Elder dd was nearly 5 in the day and only got dry at night with medication. Younger dd was dry in the day same week as elder sis, we had delayed as dd1's psychiatrist advised this to avoid self esteem issues (she's autistic hence having a plethora of professionals interfering and in hindsight not helping!). They are all different but dr wasn't even vaguely interested about nighttime until 6, it's still normal range

SeasonOfTheCrone · 01/11/2018 08:19

My youngest DD wasn't dry at night until she was 11. Not due to my parenting or lack of but instead, that's when it was right for her. Same for you, parenting is hard, we make mistakes, question ourselves and our ability to parent, but we do our best and that is enough.

Serialweightwatcher · 01/11/2018 09:40

My eldest DS was 10 when he was finally dry at night. I had to change bed every day (even with mattress protectors and drynites pants) - we had to take him to get a bed alarm and he was on the desmopressin tablets for a while which I didn't like to give him - eventually it just settled on it's own but I worried he would never be. I know someone whose son is 16 now and still has bladder problems for which he may need an operation one day - it will all work out in the end, but don't make them feel pressured because that will make it worse.
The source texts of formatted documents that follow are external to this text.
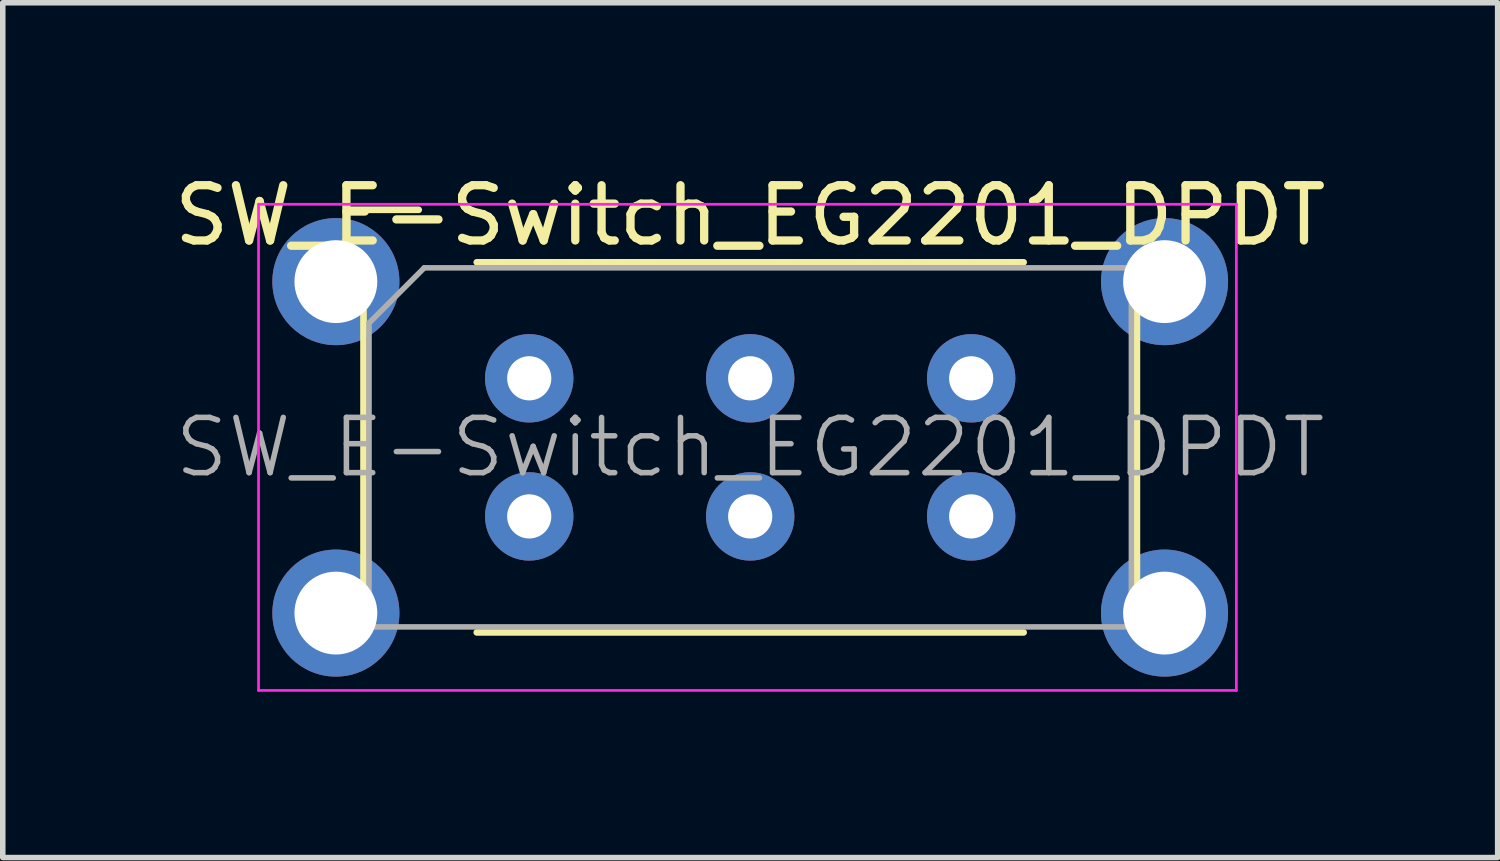
<source format=kicad_pcb>
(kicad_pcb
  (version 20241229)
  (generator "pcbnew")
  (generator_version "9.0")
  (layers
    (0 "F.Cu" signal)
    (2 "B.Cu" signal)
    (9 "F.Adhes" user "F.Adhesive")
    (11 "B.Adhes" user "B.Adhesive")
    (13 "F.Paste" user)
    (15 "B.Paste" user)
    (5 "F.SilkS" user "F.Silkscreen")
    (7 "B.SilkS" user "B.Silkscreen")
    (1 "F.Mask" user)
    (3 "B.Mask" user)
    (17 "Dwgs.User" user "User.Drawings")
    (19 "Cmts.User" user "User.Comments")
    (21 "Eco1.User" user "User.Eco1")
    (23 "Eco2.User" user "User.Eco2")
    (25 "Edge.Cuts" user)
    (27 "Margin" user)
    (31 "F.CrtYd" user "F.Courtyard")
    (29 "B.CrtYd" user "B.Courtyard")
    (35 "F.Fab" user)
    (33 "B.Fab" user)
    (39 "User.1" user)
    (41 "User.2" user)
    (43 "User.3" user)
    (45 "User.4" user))
  (footprint "SW_E-Switch_EG2201_DPDT"
    (layer "F.Cu")
    (at 6.53 3.798)
    (property "Reference" "SW_E-Switch_EG2201_DPDT" (at 4 -2.95 0) (layer "F.SilkS") (effects (font (size 1 1) (thickness 0.15))))
    (attr through_hole)
    (fp_line (start -3.3 -3.05) (end -2 -3.05) (stroke (width 0.12) (type solid)) (layer "F.SilkS"))
    (fp_line (start -3.3 -1.75) (end -3.3 -3.05) (stroke (width 0.12) (type solid)) (layer "F.SilkS"))
    (fp_line (start -3 3.85) (end -3 -1.35) (stroke (width 0.12) (type solid)) (layer "F.SilkS"))
    (fp_line (start -0.95 -2.1) (end 8.95 -2.1) (stroke (width 0.12) (type solid)) (layer "F.SilkS"))
    (fp_line (start 8.95 4.6) (end -0.95 4.6) (stroke (width 0.12) (type solid)) (layer "F.SilkS"))
    (fp_line (start 11 -1.35) (end 11 3.85) (stroke (width 0.12) (type solid)) (layer "F.SilkS"))
    (fp_line (start -4.9 -3.15) (end 12.8 -3.15) (stroke (width 0.05) (type solid)) (layer "F.CrtYd"))
    (fp_line (start -4.9 5.65) (end -4.9 -3.15) (stroke (width 0.05) (type solid)) (layer "F.CrtYd"))
    (fp_line (start 12.8 -3.15) (end 12.8 5.65) (stroke (width 0.05) (type solid)) (layer "F.CrtYd"))
    (fp_line (start 12.8 5.65) (end -4.9 5.65) (stroke (width 0.05) (type solid)) (layer "F.CrtYd"))
    (fp_line (start -2.9 4.5) (end -2.9 -1) (stroke (width 0.1) (type solid)) (layer "F.Fab"))
    (fp_line (start -1.9 -2) (end -2.9 -1) (stroke (width 0.1) (type solid)) (layer "F.Fab"))
    (fp_line (start -1.9 -2) (end 10.9 -2) (stroke (width 0.1) (type solid)) (layer "F.Fab"))
    (fp_line (start 10.9 -2) (end 10.9 4.5) (stroke (width 0.1) (type solid)) (layer "F.Fab"))
    (fp_line (start 10.9 4.5) (end -2.9 4.5) (stroke (width 0.1) (type solid)) (layer "F.Fab"))
    (fp_text user "${REFERENCE}" (at 4 1.25 0) (layer "F.Fab") (effects (font (size 1 1) (thickness 0.1))))
    (pad "" thru_hole circle (at -3.5 -1.75) (size 2.3 2.3) (drill 1.5) (layers "*.Cu" "*.Mask"))
    (pad "" thru_hole circle (at -3.5 4.25) (size 2.3 2.3) (drill 1.5) (layers "*.Cu" "*.Mask"))
    (pad "" thru_hole circle (at 11.5 -1.75) (size 2.3 2.3) (drill 1.5) (layers "*.Cu" "*.Mask"))
    (pad "" thru_hole circle (at 11.5 4.25) (size 2.3 2.3) (drill 1.5) (layers "*.Cu" "*.Mask"))
    (pad "1" thru_hole circle (at 0 0) (size 1.6 1.6) (drill 0.8) (layers "*.Cu" "*.Mask"))
    (pad "2" thru_hole circle (at 4 0) (size 1.6 1.6) (drill 0.8) (layers "*.Cu" "*.Mask"))
    (pad "3" thru_hole circle (at 8 0) (size 1.6 1.6) (drill 0.8) (layers "*.Cu" "*.Mask"))
    (pad "4" thru_hole circle (at 0 2.5) (size 1.6 1.6) (drill 0.8) (layers "*.Cu" "*.Mask"))
    (pad "5" thru_hole circle (at 4 2.5) (size 1.6 1.6) (drill 0.8) (layers "*.Cu" "*.Mask"))
    (pad "6" thru_hole circle (at 8 2.5) (size 1.6 1.6) (drill 0.8) (layers "*.Cu" "*.Mask")))
  (gr_rect
    (start -3 -3)
    (end 24.06 12.473)
    (stroke (width 0.1) (type default))
    (fill no)
    (layer "Edge.Cuts")))
</source>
tinkerbell72911 · 01/11/2018 12:53

Thank you everyone 😘

OP posts:
sanityisamyth · 01/11/2018 12:59

My DS is nearly 5 and still very wet at night. Doesn't seem to be linked to his daytime intake so there's not much I can do. It just takes as long as it takes. Good luck x

SeaWitchly · 01/11/2018 13:07

My two sons are 7 and 9. The 7 year old is only now becoming consistently dry overnight and the 9 year old started to keep dry overnight at around 8 and a half.
We tried all sorts of techniques to encourage dryness at night but ultimately I echo what PP have said... it seemed that they finally achieved this goal when they were ready, nighttime wetting happened less and less frequently until it stopped entirely and they never looked back.
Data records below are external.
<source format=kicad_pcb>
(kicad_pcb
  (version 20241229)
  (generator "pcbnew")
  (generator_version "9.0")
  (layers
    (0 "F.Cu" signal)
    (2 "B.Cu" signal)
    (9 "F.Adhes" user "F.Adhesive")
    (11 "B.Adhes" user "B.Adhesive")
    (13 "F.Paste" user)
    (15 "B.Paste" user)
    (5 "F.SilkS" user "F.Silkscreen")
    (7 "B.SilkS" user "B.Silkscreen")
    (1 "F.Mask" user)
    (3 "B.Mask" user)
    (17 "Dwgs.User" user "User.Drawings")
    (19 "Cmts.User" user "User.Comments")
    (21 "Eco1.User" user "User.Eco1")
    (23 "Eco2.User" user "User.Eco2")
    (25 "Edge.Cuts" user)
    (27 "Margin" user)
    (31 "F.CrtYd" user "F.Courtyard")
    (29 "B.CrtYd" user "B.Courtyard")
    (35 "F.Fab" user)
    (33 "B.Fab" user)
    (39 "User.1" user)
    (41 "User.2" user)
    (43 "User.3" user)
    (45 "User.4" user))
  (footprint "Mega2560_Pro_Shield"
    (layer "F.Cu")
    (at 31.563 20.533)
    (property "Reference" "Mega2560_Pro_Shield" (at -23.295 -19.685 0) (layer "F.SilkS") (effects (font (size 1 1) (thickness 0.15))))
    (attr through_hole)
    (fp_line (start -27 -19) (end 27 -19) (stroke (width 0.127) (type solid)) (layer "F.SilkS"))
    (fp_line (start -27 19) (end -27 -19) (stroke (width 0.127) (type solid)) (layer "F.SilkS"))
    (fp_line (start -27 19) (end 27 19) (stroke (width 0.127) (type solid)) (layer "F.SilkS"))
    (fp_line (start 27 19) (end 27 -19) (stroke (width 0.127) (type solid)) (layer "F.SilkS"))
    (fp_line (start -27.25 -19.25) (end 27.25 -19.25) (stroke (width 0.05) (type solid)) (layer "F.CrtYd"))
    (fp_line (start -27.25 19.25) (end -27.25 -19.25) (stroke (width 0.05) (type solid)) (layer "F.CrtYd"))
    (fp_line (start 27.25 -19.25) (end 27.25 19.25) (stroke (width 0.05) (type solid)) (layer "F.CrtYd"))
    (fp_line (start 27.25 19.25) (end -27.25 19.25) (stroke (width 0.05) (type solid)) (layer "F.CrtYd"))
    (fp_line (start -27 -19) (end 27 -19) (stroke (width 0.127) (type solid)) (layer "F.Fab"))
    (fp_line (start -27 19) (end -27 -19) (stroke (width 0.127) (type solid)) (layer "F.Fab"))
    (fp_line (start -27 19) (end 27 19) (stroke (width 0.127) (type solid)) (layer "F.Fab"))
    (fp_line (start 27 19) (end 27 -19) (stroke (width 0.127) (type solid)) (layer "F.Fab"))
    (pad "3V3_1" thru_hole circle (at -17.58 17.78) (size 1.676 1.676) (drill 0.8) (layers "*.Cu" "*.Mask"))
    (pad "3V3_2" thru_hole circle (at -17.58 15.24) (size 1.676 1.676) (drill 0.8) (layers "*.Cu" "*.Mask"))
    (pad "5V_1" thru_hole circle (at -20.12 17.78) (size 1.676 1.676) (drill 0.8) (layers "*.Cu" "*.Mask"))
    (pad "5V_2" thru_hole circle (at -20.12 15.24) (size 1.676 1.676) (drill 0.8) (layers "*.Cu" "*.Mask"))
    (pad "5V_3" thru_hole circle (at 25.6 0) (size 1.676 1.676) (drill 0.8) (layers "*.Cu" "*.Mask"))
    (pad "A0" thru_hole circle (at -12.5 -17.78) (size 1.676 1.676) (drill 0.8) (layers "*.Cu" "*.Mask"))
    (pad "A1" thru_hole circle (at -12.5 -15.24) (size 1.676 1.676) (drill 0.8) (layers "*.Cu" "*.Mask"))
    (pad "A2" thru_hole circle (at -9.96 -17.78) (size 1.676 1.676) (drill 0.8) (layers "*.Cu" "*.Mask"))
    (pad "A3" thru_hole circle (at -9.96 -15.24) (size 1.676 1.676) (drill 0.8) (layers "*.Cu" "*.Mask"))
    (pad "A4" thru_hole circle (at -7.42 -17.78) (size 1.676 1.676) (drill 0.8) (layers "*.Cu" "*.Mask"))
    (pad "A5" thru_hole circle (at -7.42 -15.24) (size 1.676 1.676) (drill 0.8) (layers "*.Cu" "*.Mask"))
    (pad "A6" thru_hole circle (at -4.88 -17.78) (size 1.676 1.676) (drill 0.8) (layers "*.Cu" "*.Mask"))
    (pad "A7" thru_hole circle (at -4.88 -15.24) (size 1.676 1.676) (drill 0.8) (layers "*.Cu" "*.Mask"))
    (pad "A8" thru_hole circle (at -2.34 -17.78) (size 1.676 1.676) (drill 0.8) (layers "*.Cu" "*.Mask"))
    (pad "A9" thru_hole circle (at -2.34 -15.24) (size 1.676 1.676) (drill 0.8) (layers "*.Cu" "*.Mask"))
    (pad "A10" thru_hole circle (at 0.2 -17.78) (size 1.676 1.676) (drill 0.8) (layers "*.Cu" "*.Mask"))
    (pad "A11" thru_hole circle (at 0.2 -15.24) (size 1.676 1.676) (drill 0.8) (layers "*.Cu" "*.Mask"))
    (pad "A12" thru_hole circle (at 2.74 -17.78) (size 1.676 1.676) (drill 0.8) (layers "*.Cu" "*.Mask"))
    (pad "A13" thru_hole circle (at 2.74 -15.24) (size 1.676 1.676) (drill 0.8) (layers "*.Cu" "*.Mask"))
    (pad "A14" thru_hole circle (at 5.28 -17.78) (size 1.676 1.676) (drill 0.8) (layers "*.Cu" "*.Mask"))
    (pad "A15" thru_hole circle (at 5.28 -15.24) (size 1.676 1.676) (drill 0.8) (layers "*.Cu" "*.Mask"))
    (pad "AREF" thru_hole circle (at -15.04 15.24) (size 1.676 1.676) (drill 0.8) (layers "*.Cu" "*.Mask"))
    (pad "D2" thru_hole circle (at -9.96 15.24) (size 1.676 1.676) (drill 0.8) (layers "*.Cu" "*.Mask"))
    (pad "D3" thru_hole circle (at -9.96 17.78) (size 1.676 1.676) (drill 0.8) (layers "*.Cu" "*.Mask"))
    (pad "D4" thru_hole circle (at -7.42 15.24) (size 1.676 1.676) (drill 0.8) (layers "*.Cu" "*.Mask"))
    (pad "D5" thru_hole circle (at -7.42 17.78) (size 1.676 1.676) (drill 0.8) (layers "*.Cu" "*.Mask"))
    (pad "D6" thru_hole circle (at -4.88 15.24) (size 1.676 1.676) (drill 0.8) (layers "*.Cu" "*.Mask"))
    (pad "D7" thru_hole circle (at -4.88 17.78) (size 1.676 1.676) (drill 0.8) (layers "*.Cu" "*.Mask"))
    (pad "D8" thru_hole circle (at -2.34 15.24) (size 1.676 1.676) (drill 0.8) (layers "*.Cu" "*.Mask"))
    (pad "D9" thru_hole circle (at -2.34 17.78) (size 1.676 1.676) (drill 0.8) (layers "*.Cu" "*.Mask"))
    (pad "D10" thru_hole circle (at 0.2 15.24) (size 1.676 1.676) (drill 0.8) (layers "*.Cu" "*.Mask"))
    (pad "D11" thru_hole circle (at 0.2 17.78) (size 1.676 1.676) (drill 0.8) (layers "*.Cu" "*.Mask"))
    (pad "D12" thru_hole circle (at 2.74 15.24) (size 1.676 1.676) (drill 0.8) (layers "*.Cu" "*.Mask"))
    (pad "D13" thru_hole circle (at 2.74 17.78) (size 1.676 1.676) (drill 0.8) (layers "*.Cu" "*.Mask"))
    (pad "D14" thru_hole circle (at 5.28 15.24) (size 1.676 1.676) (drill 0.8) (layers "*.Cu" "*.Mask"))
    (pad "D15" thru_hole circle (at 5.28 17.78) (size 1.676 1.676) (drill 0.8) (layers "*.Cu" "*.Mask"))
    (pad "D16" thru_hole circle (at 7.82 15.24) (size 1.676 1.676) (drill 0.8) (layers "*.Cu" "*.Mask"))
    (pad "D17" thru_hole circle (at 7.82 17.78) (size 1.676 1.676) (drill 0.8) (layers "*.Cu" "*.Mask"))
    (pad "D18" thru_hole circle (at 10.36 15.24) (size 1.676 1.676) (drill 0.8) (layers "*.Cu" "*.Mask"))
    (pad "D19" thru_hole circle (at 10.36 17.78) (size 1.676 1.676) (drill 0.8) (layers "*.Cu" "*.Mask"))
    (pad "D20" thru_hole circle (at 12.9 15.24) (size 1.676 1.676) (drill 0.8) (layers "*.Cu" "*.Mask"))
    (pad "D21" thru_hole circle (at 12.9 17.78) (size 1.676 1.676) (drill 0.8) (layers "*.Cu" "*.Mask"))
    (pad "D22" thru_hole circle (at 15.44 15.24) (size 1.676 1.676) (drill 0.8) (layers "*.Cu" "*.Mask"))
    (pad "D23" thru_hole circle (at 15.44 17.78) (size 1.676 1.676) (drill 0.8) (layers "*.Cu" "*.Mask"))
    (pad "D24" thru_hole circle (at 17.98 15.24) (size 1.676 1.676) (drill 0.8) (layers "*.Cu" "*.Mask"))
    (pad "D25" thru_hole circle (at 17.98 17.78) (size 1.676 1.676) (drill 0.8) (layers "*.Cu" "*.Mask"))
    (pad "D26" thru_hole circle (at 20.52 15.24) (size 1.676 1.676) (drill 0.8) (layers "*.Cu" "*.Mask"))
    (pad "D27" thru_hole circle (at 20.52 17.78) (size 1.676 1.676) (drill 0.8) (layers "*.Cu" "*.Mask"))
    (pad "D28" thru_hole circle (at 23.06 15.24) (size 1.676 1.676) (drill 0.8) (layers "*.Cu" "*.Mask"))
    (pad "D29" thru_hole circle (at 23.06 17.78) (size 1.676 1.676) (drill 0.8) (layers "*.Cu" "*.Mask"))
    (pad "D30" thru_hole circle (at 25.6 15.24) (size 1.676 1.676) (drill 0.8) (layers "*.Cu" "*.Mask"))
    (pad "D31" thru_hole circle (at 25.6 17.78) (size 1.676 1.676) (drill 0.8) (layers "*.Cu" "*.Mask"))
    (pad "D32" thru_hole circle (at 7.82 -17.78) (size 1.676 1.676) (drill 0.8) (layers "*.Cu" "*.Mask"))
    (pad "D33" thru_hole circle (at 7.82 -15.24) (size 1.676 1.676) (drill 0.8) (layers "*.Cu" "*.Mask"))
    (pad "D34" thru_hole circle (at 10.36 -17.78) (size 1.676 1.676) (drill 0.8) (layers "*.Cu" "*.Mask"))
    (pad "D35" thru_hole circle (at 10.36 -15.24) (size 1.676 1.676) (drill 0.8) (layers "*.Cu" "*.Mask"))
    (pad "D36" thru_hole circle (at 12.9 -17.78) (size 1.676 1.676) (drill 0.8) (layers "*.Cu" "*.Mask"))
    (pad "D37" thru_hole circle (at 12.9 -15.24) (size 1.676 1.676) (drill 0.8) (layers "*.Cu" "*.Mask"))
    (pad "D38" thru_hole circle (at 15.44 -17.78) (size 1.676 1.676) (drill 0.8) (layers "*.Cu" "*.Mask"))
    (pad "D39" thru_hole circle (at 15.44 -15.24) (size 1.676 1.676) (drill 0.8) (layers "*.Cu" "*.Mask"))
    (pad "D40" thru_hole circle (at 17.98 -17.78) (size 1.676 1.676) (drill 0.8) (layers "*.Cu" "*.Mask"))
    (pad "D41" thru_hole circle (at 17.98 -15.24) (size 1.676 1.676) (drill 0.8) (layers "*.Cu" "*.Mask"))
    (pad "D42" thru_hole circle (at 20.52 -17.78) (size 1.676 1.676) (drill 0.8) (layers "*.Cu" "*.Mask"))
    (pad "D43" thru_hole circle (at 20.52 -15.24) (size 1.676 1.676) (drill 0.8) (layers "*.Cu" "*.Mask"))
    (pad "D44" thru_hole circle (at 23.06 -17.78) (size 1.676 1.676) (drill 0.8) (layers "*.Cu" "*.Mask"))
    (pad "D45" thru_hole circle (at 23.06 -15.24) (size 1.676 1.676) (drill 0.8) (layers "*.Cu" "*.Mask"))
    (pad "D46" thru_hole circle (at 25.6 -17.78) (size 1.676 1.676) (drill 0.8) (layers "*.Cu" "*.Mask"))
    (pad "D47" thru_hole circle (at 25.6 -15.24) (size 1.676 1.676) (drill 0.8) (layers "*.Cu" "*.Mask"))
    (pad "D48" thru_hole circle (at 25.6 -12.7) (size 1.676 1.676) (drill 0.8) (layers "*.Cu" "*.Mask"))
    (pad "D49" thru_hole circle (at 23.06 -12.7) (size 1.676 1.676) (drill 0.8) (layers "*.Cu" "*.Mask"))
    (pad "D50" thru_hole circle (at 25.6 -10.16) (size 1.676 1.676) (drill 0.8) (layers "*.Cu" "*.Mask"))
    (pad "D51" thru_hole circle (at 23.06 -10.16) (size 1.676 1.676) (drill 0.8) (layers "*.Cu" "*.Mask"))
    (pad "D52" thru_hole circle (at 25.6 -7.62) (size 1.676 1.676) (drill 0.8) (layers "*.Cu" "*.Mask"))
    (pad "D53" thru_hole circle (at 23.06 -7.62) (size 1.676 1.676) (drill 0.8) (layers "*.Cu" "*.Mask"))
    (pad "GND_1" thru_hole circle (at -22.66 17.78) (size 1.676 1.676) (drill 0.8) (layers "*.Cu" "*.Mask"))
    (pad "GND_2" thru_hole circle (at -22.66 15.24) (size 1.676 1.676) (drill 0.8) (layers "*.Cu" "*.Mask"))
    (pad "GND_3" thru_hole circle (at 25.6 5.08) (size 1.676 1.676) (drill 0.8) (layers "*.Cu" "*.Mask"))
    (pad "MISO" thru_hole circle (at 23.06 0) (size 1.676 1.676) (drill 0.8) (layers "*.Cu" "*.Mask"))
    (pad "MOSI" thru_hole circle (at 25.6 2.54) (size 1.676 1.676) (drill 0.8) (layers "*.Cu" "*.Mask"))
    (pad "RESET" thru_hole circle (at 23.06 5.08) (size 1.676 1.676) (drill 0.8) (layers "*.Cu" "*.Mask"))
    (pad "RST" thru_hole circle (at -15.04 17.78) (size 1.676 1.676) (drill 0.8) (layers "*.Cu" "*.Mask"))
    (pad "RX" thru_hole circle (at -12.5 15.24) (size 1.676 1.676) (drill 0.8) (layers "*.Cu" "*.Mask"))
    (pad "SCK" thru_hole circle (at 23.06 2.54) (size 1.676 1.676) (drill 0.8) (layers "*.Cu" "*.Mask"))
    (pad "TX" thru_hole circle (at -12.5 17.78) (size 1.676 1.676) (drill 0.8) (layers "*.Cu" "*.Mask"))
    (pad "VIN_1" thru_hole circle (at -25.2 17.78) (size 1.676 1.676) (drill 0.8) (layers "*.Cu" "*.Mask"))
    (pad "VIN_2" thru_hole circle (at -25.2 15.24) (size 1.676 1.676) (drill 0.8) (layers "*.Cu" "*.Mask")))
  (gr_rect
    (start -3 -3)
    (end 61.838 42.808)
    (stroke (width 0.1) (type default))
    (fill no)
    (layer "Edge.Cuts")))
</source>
pumpkinpie01 · 01/11/2018 13:10

So glad I have read this , my ds5 is still in pull ups at night have tried going without a few times and still wets the bed and will sleep through it too Shock

AnElderlyLadyOfMediumHeight · 01/11/2018 13:20

my older two, dry in day at three and a half (but then could count the number of accidents on two hands and no 'training' required), dry at night rising 6 (and I think no bedwetting at all). Have a much younger dd (turned 3 a month ago) and nursery recently started putting pressure on re training. After some fruitless discussion I started sending her in pants. She has an accident most days while there - but they have to deal with it (which tbf they cheerfully do). She does use the loo/potty but if we leave pants on when she gets home she almost invaiably has an accident despite much prompting on our part. So she's mostly in a nappy at home, particularly when we're out and about. She's just not physiologically ready.

Di11y · 01/11/2018 13:43

dd1 is 4.5 and not dry at night. though this week I've restricted drink after 5 and had 4 dry nights, totally unheard of.

she trained in the day at 3.2 and it was a nightmare, poos in her pants for months.

i still carry spares when out as she refuses to go until desperate. no accidents for months tho.